United States Attorney General Jeff Sessions seems preoccupied with marijuana policy even as larger issues such as opioid abuse have yet to be addressed by the Trump administration.
We have covered many of Jeff Sessions’ anti-marijuana comments. In comparison, Sessions has been a bit more silent on the opioid epidemic.
Massachusetts Attorney General Maura Healey believes Session’s is spending too much time expressing his interest in cracking down on marijuana. “He is obsessed with marijuana,” Healey said to business leaders this week according to MassLive.

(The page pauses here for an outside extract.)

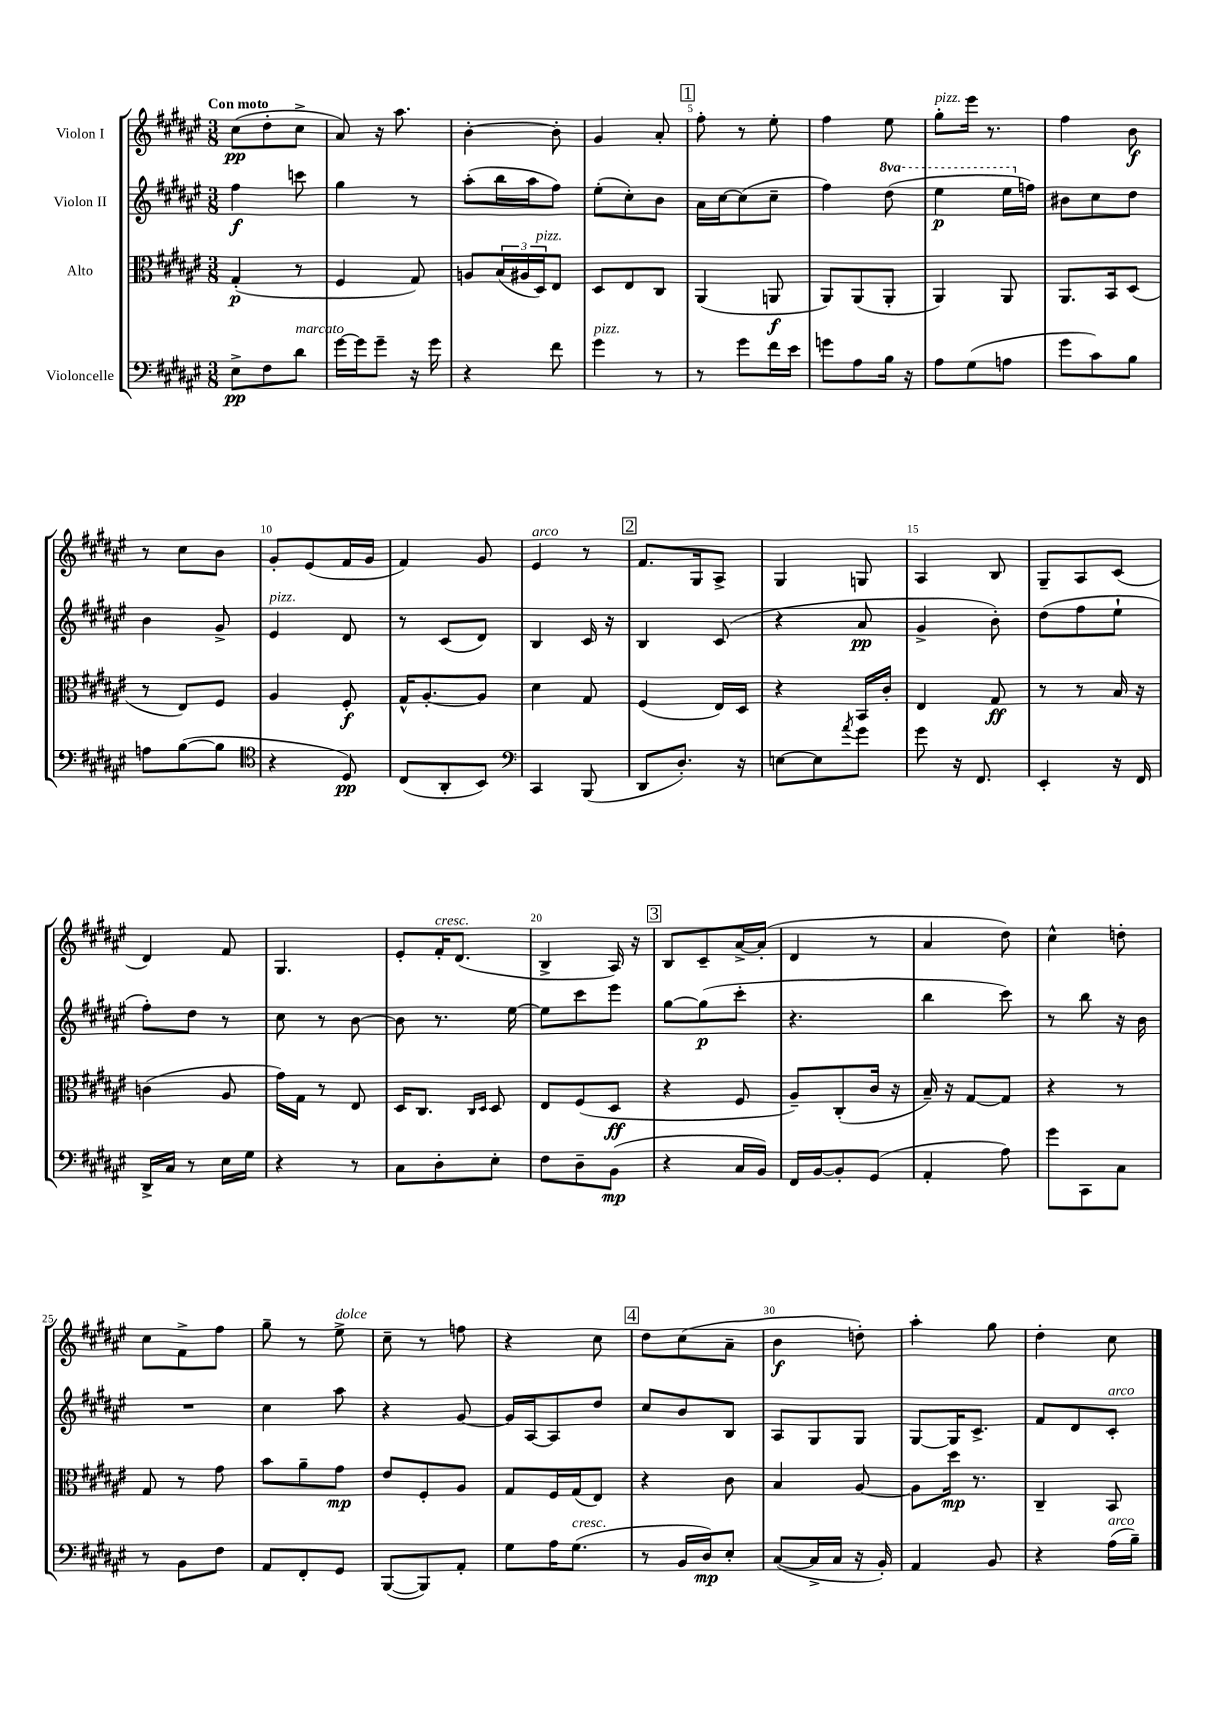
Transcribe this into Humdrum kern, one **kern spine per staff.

“I think if you go back and you look at any number of the statements that he’s made, the positions that he’s taken, he spends a tremendous amount of time focused on marijuana, where as a matter of law enforcement, where I see the issues right now, where I see the problems, are with fentanyl and heroin,” Healey said. “And that’s where I would like to see more support and more focus and more attention.”

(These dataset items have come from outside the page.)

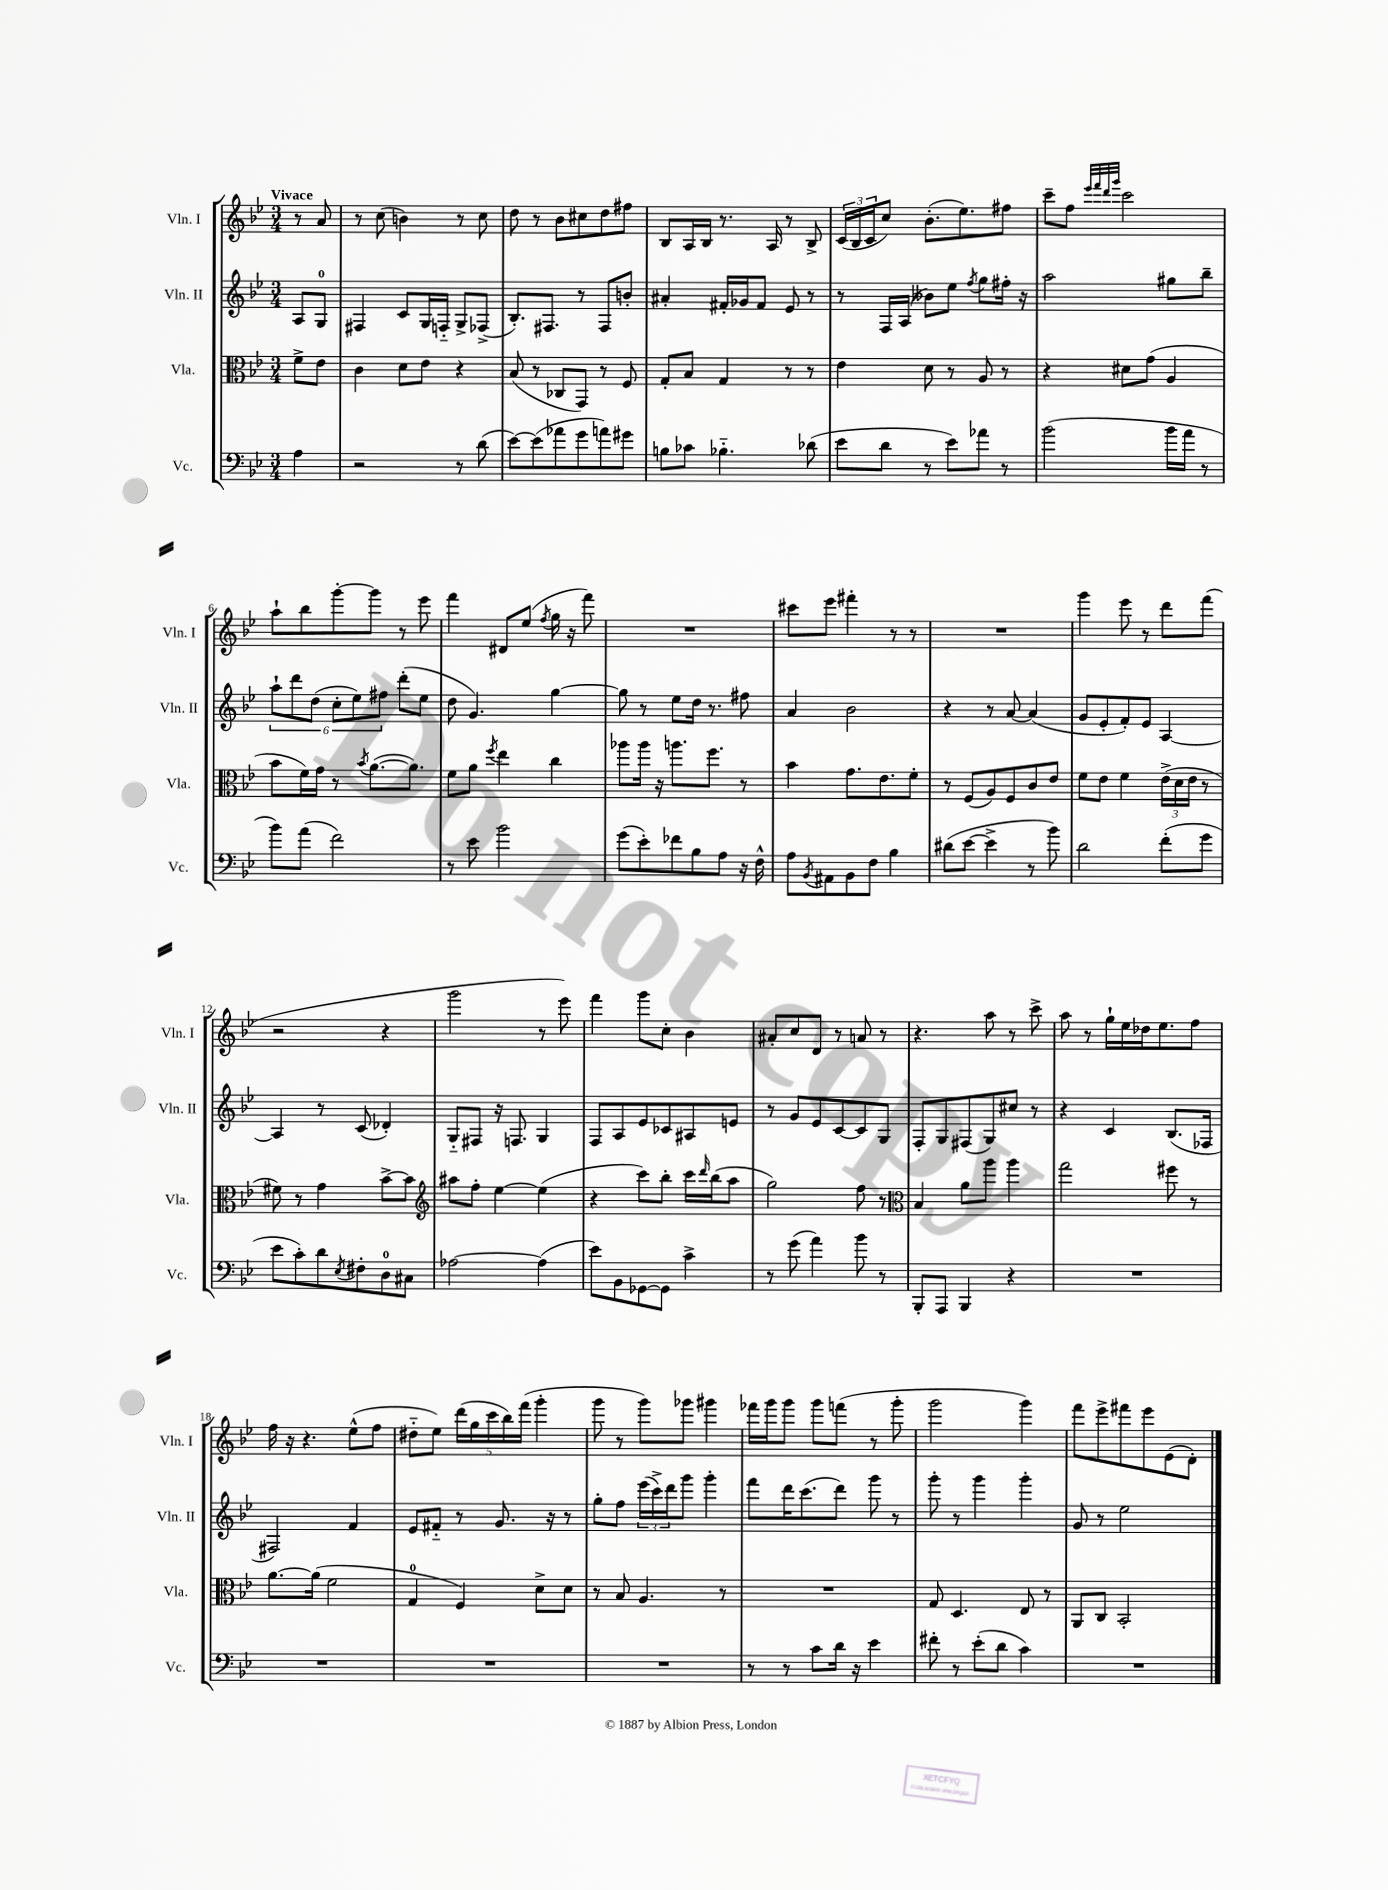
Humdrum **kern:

**kern	**kern	**kern	**kern
*staff4	*staff3	*staff2	*staff1
*clefF4	*clefC3	*clefG2	*clefG2
*k[b-e-]	*k[b-e-]	*k[b-e-]	*k[b-e-]
*M3/4	*M3/4	*M3/4	*M3/4
4A	8f^	8A	8r
.	8e-	8G	8a
=	=	=	=
2r	4c	4F#	8r
.	.	.	(8cc
.	8d	8c	4b)
.	8e-	16G	.
.	.	16F'~	.
8r	4r	8G^	8r
(8d	.	(8F-^	8cc
=	=	=	=
[8e-)	(8B-	8.B-')	8dd
(8e-]	8r	.	8r
.	.	8.F#	.
8a-	8C-	.	8b-
8g	8GG)	8r	8cc#
8a)	8r	8F#	8dd
8g#	8F	8b'	8ff#
=	=	=	=
8B	8G'	4a#'	8B-
8c-	8B-	.	16A
.	.	.	16B-
4.B-'~	4G	16f#'	8.r
.	.	16g-	.
.	.	8f#	.
.	.	.	16A
.	8r	8e-	8r
(8d-	8r	8r	8B-^
=	=	=	=
8e-	4e-	8r	(24c
.	.	.	24B-
.	.	.	24c
8d	.	16F	8cc)
.	.	(16A	.
8r	8d	8b--)	(8.b-'
8e-)	8r	8ee-	.
.	.	.	8.ee-)
.	.	8qff	.
8a-	8A	8gg	.
8r	8r	16ff#'	8ff#
.	.	16r	.
=	=	=	=
(2b-	4r	2aa	8ccc~
.	.	.	8ff
.	.	.	32qqeee-
.	.	.	32qqfff
.	.	.	32qqddd
.	.	.	32qqggg
.	8d#	.	2ccc
.	(8g	.	.
16b-	4A	8gg#	.
16a	.	.	.
8r	.	8bb-~	.
=	=	=	=
8b-)	8b-	12aa`	8aa`
.	.	12ddd	.
(8a	16f)	.	8bb-
.	.	(12dd	.
.	16g	.	.
2f)	8r	12cc'	[8ggg'
.	.	12ee-)	.
.	8qb-	.	.
.	([8.a	.	8ggg]
.	.	12ff#	.
.	.	(8ddd'	8r
.	8.a])	.	.
.	.	8ee-	8eee-
=	=	=	=
8r	8f	8dd	4fff
8e-	8a	4.g)	.
.	8qff	.	.
2b-	4ee-	.	8d#
.	.	.	(8ee-
.	.	.	8qff
.	4cc	[4gg	16gg
.	.	.	16r
.	.	.	8fff)
=	=	=	=
(8g	8aa-	8gg]	2.r
8e-')	16aa-	8r	.
.	16r	.	.
8f-	8.aa	8ee-	.
8B-	.	16dd	.
.	8.ff	8.r	.
8A	.	.	.
16r	8r	8ff#	.
16F^^	.	.	.
=	=	=	=
8A	4b-	4a	8ccc#
8qBB-	.	.	.
8AA#	.	.	8eee-
8BB-	8.g	2b-	4fff#'
8F	.	.	.
.	8.e-	.	.
4B-	.	.	8r
.	8f'	.	8r
=	=	=	=
(8d#	8r	4r	2.r
[8e-	(8F	.	.
4e-^]	8A)	8r	.
.	8F	[8a	.
8r	8c	(4a]	.
8b-)	8e-	.	.
=	=	=	=
2d	8f	8g	4ggg
.	8e-	8e-'	.
.	4f	8f')	8eee-
.	.	8e-	8r
(8f'	(24e-^	[4A	8ddd
.	24d	.	.
.	24e-	.	.
8g	8r	.	(8fff
=	=	=	=
8e-	8f#)	4A]	2r
8c')	8r	.	.
8d	4g	8r	.
8qE-	.	.	.
8F#'	.	(8c	.
8D	[8b-^	4d-')	4r
8C#	8b-]	.	.
=	=	=	=
*	*clefG2	*	*
[2A-	8aa#	8G'~	2ggg
.	8ff'	8F#	.
.	[4ee-	16r	.
.	.	8.F	.
(4A-]	(4ee-]	4G	8r
.	.	.	8eee-)
=	=	=	=
8e-)	4r	8F	4fff
8BB-	.	8A	.
[8GG-	8ccc)	8e-	8ggg
8GG-]	8bb-'	8c-	8cc'
4c^	16ccc	8A#	4b-
.	16qqddd	.	.
.	(16bb-	.	.
.	8aa	8e	.
=	=	=	=
8r	2gg)	8r	8a#'
(8g	.	8g	8cc
4a)	.	8e-	8d
.	.	[8c	8r
8b-	8ff	8c]	8a
8r	8r	8G	8r
=	=	=	=
*	*clefC3	*	*
8BBB-'	4B-	8F'	4.r
8AAA	.	8G	.
4BBB-	8a	(8F#	.
.	8aa	8G)	8aa
4r	4aa	8cc#	8r
.	.	8r	8ccc^
=	=	=	=
2.r	2gg	4r	8aa
.	.	.	8r
.	.	4c	16gg`
.	.	.	16ee-
.	.	.	16dd-
.	.	.	8.ee-
.	8ff#	(8.B-	.
.	8r	.	8ff
.	.	16F-	.
=	=	=	=
2.r	[8.a	2F#)	16ff
.	.	.	16r
.	.	.	4.r
.	(16a]	.	.
.	2f	.	.
.	.	4f	(8ee-^^
.	.	.	8ff
=	=	=	=
2.r	4G	8e-	8dd#'~
.	.	8f#'~	8ee-)
.	4F)	8r	(20ddd
.	.	.	20gg
.	.	.	20ccc
.	.	8.g	.
.	.	.	20bb-)
.	.	.	(20fff
.	8d^	.	4ggg'
.	.	16r	.
.	8d	8r	.
=	=	=	=
2.r	8r	8gg'	8ggg
.	8B-	8ff	8r
.	4.A	(24eee-	8ggg)
.	.	24ccc^)	.
.	.	24ddd	.
.	.	8ggg	8ggg-
.	.	4ggg'	4ggg#
.	8r	.	.
=	=	=	=
8r	2.r	8fff	16fff-
.	.	.	16ggg
8r	.	16ddd	8ggg
.	.	(8.ccc	.
8c	.	.	8ggg
16d	.	8ddd)	(8fff
16r	.	.	.
4e-	.	8ggg	8r
.	.	8r	8ggg'
=	=	=	=
8f#'	8G	8ggg'	2ggg
8r	4.D	8r	.
(8e-'	.	4ggg	.
8d	.	.	.
4c)	8E-	4ggg'	4ggg)
.	8r	.	.
=	=	=	=
2.r	8AA	8g	8fff
.	8C	8r	8eee-^
.	2BB-'	2ee-	8fff#
.	.	.	8eee-
.	.	.	(8e-
.	.	.	8d')
==	==	==	==
*-	*-	*-	*-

Healey is worried about the impact of opioid abuse and what further delays could mean for the epidemic.
“We’ve asked for help, we need the help and to me it’s a shame that we have not seen anything from the federal administration yet in terms of needed resources,” she said. “I think it’s shameful that at this point, we’re 100 days into this administration and we haven’t seen anything in terms of additional resources, or additional plans, or proposals to deal with a serious opioid crisis.”
It has been a rough start to Sessions’ tenure as Attorney General. During his confirmation hearings, he omitted key details on his contacts with Russian officials during the campaign. This week, he made controversial statements regarding a federal judge in Hawaii.
“I really am amazed that a judge sitting on an island in the Pacific can issue an order that stops the President of the United States from what appears to be clearly his statutory and Constitutional power,” he said on The Mark Levin Show.
There has been a considerable backlash as many have tried to remind Sessions that Hawaii is, in fact, one of the 50 states.
Will Sessions’ reign in his public comments? They certainly do not seem to be helping a White House that finds itself in constant controversy. If the administration continues its crusade against legal marijuana, it will have to take on the majority of the country, a majority who strongly supports marijuana reform.